═══ Selected excerpt ═══

Yet there are other others who by their very being and doing participate in the structures of oppression and perpetuate them. And, at the same time most of the rest of us are complicit with them without conscious thought or intent; it is our tax dollars that are taken from native and rural hospitals and poor and underfunded schools and given to the wealthy who were already paying their children’s 30 and $50,000 a year tuition with ease.
Our tax dollars are used to fund the engines of war grinding the bodies of Palestinian people – babies, children, women, men, the elderly and disabled – grinding them into dust under their collapsed homes and hospitals. Our tax dollars are being used to form and fund a white supremacist militia to kidnap black and brown folk off the street and ship them to random countries without regard to their citizenship or legal standing in this country. But more than that, without regard to their humanity or their place in the fabric of our lives as family and friends and, not just community members, but community builders. While some of us wrestle and resist being part of the structures of oppression that hurt us and those for whom we care.
And be clear, it is a white supremacist project even when black, brown and beige folk are participating in it, even at very senior levels. The ground troops of white supremacy have always included those who aspire to whiteness – not the artificially constructed racialized ethnicity, but the power structure built around that constructed identity. Some are implicated by much more than the passive use of our tax dollars.

═══ Information given ═══

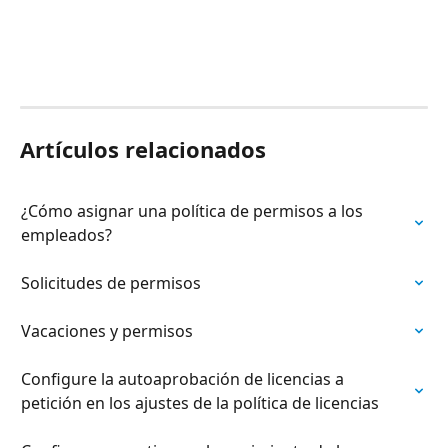
Artículos relacionados
¿Cómo asignar una política de permisos a los 
empleados?
Solicitudes de permisos
Vacaciones y permisos
Configure la autoaprobación de licencias a 
petición en los ajustes de la política de licencias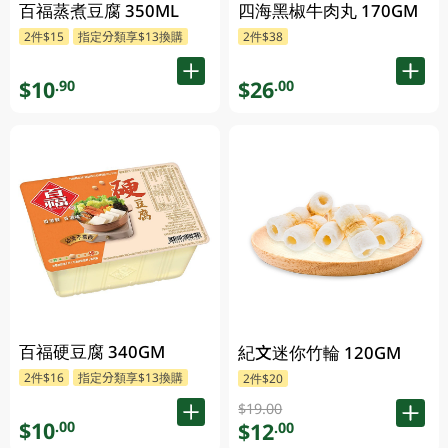
百福蒸煮豆腐 350ML
四海黑椒牛肉丸 170GM
2件$15
指定分類享$13換購
2件$38
$10
$26
.90
.00
百福硬豆腐 340GM
紀文迷你竹輪 120GM
2件$16
指定分類享$13換購
2件$20
$19.00
$10
.00
$12
.00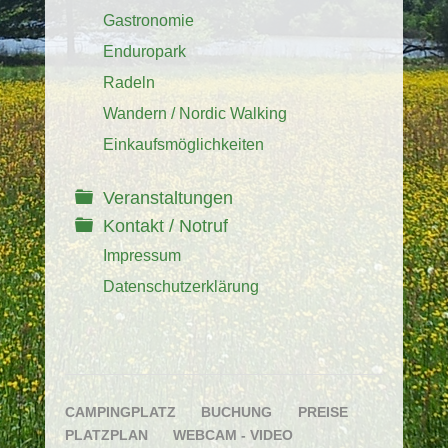
Gastronomie
Enduropark
Radeln
Wandern / Nordic Walking
Einkaufsmöglichkeiten
Veranstaltungen
Kontakt / Notruf
Impressum
Datenschutzerklärung
NAVIGATION
CAMPINGPLATZ
BUCHUNG
PREISE
ÜBERSPRINGEN
PLATZPLAN
WEBCAM - VIDEO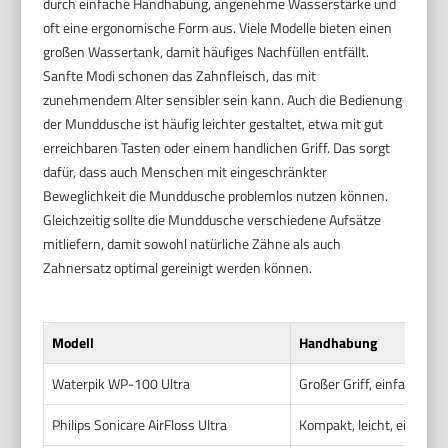
durch einfache Handhabung, angenehme Wasserstärke und
oft eine ergonomische Form aus. Viele Modelle bieten einen
großen Wassertank, damit häufiges Nachfüllen entfällt.
Sanfte Modi schonen das Zahnfleisch, das mit
zunehmendem Alter sensibler sein kann. Auch die Bedienung
der Munddusche ist häufig leichter gestaltet, etwa mit gut
erreichbaren Tasten oder einem handlichen Griff. Das sorgt
dafür, dass auch Menschen mit eingeschränkter
Beweglichkeit die Munddusche problemlos nutzen können.
Gleichzeitig sollte die Munddusche verschiedene Aufsätze
mitliefern, damit sowohl natürliche Zähne als auch
Zahnersatz optimal gereinigt werden können.
Modell
Handhabung
Waterpik WP-100 Ultra
Großer Griff, einfache K
Philips Sonicare AirFloss Ultra
Kompakt, leicht, einfach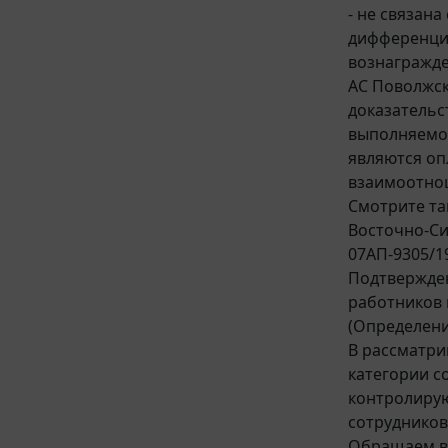
- не связан
дифференцир
вознагражден
АС Поволжск
доказательс
выполняемой
являются оп
взаимоотнош
Смотрите т
Восточно-Си
07АП-9305/1
Подтвержден
работников 
(Определение
В рассматри
категории с
контролирую
сотрудников
Обращаем вн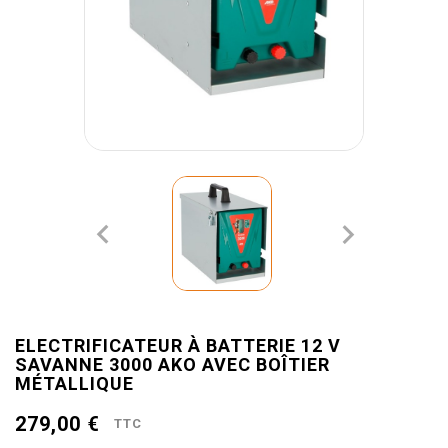


ELECTRIFICATEUR À BATTERIE 12 V
SAVANNE 3000 AKO AVEC BOÎTIER
MÉTALLIQUE
279,00 €
TTC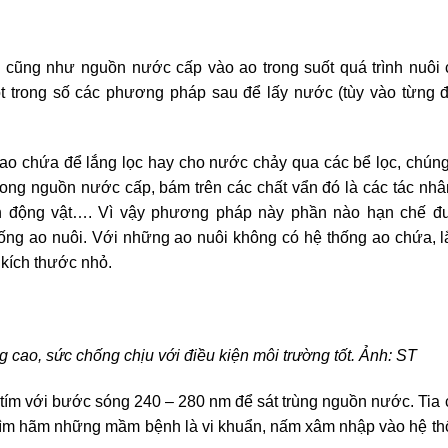
 cũng như nguồn nước cấp vào ao trong suốt quá trình nuôi
t trong số các phương pháp sau để lấy nước (tùy vào từng 
o chứa để lắng lọc hay cho nước chảy qua các bể lọc, chúng
trong nguồn nước cấp, bám trên các chất vẩn đó là các tác nhâ
nh động vật…. Vì vậy phương pháp này phần nào hạn chế đ
hống ao nuôi. Với những ao nuôi không có hệ thống ao chứa, 
 kích thước nhỏ.
 cao, sức chống chịu với điều kiện môi trường tốt. Ảnh: ST
ím với bước sóng 240 – 280 nm để sát trùng nguồn nước. Tia
, kìm hãm những mầm bệnh là vi khuẩn, nấm xâm nhập vào hệ t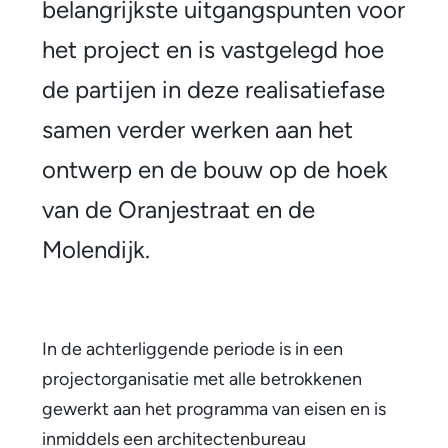
k
belangrijkste uitgangspunten voor
e
het project en is vastgelegd hoe
l
de partijen in deze realisatiefase
l
samen verder werken aan het
a
ontwerp en de bouw op de hoek
n
van de Oranjestraat en de
d
Molendijk.
e
n
s
In de achterliggende periode is in een
projectorganisatie met alle betrokkenen
c
gewerkt aan het programma van eisen en is
h
inmiddels een architectenbureau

═══

To do:
A: Answer these questions about the passage on tax dollars and oppression, one answer per line:
(i) From which hospitals and schools does it say tax dollars are taken?
(ii) What does it say the militia funded by tax dollars is being formed to do?
(iii) Whom does it say the ground troops of white supremacy have always included?
B: Carry on the passage about tax dollars and oppression, beginning right after its last sentence.

Responses by item number:
A:
(i) Native and rural hospitals, and poor and underfunded schools.
(ii) To kidnap black and brown folk off the street and ship them to random countries without regard to their citizenship or legal standing in this country.
(iii) Those who aspire to whiteness.

B:
And some of us have been broken by these systems and structures functioning just as they were designed. To keep folk poor. To keep healthcare unaffordable. To hoard the stolen resources of this country. To use the labor, skills, and ingenuity of our neighbors and co-laborers from around the world and then discard and criminalize them for having shared their gifts and talents to make us be more healthy, eat more deliciously, see more beauty and envision what we could not have imagined by ourselves. Who are you in in the prophet’s audience?
To those who are oppressed by the wealthy and the systems they have built to profit off the labor and ingenuities of others and, keep workers trapped in jobs without enough hours and and salaries and wages at or below the poverty line, often with no benefits and in some cases subject to wage theft, the prophet declares a message of good news.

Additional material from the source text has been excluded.